Monday, February 4, 2019
Mixed :: Personal Narrative Racial Papers
Mixed Did your real mummy die or something? The son with the snot-streaked face asked me on the playground, next to the jungle gym. He wore a striped blue shirt rough at the neck and his eyeball were so dark I couldnt see his pupils. W-what do you mean? I stared unsaid at him, my voice already taking on a vindicatory edge. I gripped the edge of my red corduroy jumper with my g exciseby hands. I mean, what happened to your real mom? The one thats not a gaijin. Then I understood. Gaijin. Foreigner. I looked down at my clenched hands, too dirty to rub my face with if I started to cry. The boy wasnt trying to be mean, he was salutary curious. But I was sick of it-the teasing, the questioning, the staring. When I hit him hard in the face, he looked more stunned than hurt, his eyes so wide open that I could see white all around the iris. Back in those days, I told many stories close myself.
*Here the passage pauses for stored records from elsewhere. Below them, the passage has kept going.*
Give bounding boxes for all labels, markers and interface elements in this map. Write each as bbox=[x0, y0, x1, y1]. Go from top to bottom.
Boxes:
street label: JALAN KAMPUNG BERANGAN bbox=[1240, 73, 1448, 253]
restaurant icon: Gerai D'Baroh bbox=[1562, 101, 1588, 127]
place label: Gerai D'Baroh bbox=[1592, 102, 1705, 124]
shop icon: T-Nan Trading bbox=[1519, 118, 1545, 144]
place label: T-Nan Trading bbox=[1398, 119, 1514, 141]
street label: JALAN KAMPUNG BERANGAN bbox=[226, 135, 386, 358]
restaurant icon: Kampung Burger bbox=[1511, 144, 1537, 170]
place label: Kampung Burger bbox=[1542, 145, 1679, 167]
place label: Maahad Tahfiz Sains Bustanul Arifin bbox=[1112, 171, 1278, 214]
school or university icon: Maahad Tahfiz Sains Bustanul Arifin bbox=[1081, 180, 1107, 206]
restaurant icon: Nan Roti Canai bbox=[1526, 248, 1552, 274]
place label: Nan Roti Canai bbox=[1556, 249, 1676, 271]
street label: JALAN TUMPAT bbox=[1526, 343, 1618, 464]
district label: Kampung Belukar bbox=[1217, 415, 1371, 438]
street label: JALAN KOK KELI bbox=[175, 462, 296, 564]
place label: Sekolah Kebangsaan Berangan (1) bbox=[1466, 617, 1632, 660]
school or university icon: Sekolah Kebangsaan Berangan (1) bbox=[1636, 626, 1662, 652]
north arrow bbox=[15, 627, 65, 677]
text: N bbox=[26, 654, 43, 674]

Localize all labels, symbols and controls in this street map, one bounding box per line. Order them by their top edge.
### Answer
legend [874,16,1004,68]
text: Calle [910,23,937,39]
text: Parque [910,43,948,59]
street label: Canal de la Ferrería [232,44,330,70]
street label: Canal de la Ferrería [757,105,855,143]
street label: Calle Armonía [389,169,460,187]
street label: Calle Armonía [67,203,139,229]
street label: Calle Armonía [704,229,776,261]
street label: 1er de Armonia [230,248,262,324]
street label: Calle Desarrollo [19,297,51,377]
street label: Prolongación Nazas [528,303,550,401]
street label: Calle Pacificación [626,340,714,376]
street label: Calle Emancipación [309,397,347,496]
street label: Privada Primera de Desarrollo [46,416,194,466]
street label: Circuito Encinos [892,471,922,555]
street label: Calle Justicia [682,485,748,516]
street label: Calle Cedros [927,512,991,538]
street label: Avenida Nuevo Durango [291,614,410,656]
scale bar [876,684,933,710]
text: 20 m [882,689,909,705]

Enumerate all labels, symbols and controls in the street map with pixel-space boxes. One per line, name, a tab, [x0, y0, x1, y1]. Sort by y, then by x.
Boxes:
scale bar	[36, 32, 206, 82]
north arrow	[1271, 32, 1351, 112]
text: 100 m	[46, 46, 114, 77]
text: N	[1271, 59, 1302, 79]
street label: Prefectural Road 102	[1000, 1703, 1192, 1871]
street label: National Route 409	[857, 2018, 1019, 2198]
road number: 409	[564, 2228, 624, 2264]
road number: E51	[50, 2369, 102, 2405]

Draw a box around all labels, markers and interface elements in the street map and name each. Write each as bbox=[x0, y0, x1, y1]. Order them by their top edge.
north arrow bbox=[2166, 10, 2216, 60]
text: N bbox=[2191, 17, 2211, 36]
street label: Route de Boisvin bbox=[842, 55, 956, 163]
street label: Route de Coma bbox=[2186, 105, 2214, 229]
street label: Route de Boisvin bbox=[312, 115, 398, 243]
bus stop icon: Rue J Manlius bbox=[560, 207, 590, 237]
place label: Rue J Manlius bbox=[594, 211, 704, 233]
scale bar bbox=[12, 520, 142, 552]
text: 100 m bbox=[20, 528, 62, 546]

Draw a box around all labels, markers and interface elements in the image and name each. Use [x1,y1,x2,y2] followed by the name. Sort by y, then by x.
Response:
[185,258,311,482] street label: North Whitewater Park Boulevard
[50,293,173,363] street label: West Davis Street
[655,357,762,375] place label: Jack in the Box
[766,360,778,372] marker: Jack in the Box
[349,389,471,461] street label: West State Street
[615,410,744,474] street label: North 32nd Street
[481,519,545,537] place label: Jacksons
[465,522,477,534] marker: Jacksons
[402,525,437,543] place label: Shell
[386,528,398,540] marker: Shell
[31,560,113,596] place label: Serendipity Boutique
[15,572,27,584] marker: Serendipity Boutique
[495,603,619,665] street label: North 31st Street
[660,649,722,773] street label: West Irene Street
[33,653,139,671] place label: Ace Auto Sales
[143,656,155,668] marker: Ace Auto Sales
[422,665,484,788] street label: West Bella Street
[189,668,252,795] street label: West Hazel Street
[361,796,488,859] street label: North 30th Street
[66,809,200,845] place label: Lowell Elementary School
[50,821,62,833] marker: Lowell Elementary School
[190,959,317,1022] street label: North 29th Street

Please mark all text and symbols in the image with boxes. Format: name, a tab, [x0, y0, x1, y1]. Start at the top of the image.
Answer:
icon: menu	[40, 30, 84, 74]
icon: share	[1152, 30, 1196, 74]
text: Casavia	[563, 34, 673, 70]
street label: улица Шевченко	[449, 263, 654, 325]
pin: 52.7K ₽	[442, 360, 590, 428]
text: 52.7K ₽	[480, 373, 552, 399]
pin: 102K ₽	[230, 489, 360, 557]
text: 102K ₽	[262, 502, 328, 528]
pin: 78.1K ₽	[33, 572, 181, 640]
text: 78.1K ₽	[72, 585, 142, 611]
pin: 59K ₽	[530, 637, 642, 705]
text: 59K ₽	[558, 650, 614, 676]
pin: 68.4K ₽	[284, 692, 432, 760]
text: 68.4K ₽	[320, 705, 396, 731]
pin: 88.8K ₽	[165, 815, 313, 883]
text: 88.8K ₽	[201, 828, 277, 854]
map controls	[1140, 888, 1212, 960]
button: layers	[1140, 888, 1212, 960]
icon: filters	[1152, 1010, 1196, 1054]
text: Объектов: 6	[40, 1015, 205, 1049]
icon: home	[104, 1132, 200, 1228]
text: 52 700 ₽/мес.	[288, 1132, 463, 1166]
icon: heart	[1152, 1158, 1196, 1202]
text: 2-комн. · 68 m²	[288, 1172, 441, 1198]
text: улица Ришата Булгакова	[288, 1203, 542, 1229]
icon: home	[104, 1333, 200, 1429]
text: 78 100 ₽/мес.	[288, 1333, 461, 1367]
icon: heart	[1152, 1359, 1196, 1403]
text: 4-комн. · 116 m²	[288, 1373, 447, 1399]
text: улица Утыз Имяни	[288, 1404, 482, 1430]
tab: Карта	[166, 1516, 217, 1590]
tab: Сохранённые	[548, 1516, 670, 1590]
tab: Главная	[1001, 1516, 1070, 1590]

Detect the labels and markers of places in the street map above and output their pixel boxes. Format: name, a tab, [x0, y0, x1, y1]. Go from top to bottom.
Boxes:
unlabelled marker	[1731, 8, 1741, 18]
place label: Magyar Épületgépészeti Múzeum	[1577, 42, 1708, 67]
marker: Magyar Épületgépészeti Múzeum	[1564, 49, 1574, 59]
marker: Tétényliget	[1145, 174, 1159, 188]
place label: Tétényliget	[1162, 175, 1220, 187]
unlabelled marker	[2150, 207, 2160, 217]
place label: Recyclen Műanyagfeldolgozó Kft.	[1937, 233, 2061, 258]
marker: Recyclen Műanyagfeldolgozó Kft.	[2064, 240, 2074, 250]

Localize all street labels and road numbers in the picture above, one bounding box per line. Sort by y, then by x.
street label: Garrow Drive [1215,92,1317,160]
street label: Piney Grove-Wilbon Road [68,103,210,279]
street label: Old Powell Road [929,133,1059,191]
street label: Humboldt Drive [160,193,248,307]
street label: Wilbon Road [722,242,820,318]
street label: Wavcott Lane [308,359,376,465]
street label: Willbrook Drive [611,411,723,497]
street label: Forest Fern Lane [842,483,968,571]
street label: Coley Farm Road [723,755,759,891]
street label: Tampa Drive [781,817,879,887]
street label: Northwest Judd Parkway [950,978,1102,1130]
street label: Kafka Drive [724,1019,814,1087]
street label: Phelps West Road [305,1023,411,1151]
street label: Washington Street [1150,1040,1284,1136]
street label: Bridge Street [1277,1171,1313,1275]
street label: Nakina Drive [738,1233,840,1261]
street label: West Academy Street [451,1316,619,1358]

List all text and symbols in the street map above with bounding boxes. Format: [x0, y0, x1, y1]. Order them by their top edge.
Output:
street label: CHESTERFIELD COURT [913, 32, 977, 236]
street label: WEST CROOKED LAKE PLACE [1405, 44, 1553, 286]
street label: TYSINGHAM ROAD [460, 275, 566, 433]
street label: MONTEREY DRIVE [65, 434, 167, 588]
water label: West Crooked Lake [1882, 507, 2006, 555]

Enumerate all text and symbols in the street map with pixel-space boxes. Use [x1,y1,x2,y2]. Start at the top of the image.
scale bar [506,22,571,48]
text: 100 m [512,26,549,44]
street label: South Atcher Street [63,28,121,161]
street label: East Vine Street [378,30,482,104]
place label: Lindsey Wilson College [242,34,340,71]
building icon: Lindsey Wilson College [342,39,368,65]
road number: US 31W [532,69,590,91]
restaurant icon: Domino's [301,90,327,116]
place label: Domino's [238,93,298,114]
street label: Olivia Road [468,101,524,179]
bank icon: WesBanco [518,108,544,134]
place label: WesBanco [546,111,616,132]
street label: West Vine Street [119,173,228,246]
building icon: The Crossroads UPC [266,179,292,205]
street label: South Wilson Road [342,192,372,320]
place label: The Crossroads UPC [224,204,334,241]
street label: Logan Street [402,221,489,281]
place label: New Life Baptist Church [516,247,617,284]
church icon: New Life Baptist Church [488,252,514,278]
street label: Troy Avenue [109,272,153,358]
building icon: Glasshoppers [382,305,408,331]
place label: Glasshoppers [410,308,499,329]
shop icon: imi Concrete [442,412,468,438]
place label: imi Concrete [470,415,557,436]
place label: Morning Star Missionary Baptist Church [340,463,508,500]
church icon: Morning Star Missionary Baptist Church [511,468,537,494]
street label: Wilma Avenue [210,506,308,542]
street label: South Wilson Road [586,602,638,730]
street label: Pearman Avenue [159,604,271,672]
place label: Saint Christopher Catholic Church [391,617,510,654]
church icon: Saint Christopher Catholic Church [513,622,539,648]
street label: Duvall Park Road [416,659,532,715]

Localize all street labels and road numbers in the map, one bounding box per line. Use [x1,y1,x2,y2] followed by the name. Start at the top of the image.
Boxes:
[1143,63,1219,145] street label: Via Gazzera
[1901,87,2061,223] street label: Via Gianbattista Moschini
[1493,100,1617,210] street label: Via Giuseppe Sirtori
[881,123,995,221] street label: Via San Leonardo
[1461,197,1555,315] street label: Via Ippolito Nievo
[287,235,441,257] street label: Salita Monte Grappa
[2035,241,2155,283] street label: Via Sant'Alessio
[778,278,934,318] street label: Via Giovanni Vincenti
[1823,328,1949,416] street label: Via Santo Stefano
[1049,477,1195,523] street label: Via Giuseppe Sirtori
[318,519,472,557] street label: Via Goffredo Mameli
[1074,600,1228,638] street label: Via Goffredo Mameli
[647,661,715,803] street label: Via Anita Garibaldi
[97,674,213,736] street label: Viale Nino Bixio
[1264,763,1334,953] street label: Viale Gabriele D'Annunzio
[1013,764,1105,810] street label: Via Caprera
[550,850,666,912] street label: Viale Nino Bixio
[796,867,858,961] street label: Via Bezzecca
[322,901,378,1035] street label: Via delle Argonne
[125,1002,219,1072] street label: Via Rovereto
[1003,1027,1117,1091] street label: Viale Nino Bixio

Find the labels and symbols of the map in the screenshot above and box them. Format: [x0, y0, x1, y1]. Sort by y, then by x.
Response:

One of them was about why my eyes were golden-greenish-brown and not dark brown due to an illness Id had. Another was about how I dyed my hair to make it reddish-brown instead of black. The close absurd one was about how my mom really was Japanese, but had lived in America all her life and thats why she looked white. Most of them made no sense. I dont know if the kids ever believed me. No matter how many lies I told about myself, I knew deep down that I could never regard away who I was. I would always be Half, not whole. In Japan, people would identify me as haaf-the Japanese bastardization of the English word, half(a)-used to connote someone of mixed race. My dad would get angry over again and again when strangers tried to touch my hair when we went out in Tokyo. And my mom would be asked, where did she adopt those adorable Vietnamese children? every time she brought my crony and me back to the States to see my grandma in Florida. Most of my memories of growing up in Japan can be divided into two groups-my interactions with adults and those with children. Havin g grown up in a house with five adults until I was 5-years old, I naturally preferred the company of older people.